Bitcoin Encounters Resistance at Key Level, According to CryptoQuant

The surge in bitcoin's price towards $75,000 is being met with significant selling pressure, just as institutional demand remains stable. The recent increase in price has been largely driven by macroeconomic factors rather than speculative activity, with U.S.-listed spot bitcoin ETFs experiencing consistent inflows this month. A notable example is the $240 million inflow in a single session following geopolitical tensions in the Middle East. This investment helped lift bitcoin's price from around $71,000 to the mid-$70,000s, despite rising oil prices and shifting interest rate expectations in traditional markets. According to market maker Enflux, this pattern reflects allocation behavior rather than investors chasing momentum. However, as bitcoin's price continues to rise, the market's character is beginning to shift. On-chain data suggests that supply is emerging more aggressively as prices approach a key cost-basis level for short-term holders, around $76,800, which is the average entry point for traders who accumulated during the last phase of the drawdown.
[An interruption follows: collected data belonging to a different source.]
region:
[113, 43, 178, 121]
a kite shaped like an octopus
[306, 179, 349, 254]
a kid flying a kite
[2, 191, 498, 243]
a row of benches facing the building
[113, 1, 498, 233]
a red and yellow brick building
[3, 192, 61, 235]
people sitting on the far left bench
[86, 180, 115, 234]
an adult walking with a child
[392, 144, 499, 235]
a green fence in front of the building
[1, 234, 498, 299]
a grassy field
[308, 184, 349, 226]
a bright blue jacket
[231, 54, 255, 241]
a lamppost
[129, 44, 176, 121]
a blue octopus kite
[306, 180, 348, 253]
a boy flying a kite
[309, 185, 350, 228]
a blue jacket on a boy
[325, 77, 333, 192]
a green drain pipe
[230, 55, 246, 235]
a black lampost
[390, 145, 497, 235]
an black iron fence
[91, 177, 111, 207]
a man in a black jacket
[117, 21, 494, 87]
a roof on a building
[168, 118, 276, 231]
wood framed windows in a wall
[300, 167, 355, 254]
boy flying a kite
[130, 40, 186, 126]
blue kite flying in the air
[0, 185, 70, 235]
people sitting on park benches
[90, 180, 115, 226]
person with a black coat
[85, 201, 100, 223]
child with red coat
This level has often acted as resistance in weaker market regimes, as investors who were previously underwater use rallies to exit at breakeven. Notably, this same level capped the bounce in January before prices reversed towards $60,000. CryptoQuant reported that bitcoin exchange inflows spiked to approximately 11,000 BTC per hour, the highest since late December, as prices tested the $75,000 to $76,000 range. At the same time, the average deposit size increased to about 2.25 BTC, the highest daily reading since mid-2024, indicating that larger holders are driving the move. The share of large transfers jumped from below 10% to above 40% of total inflows within days, a shift that has historically coincided with increased distribution pressure. This sets up a two-sided market, with ETF flows and macro tailwinds providing a steady source of demand on one side, and large holders appearing to reduce their exposure on the other. The result is a market that can move higher quickly on inflows but struggles to sustain those gains once supply builds. A sustained break above the mid-$70,000s would likely require demand to absorb a growing wave of sell pressure. Failing that, the balance could tilt the other way, leaving bitcoin vulnerable to a pullback towards the low-$70,000s, where the latest leg of the rally began.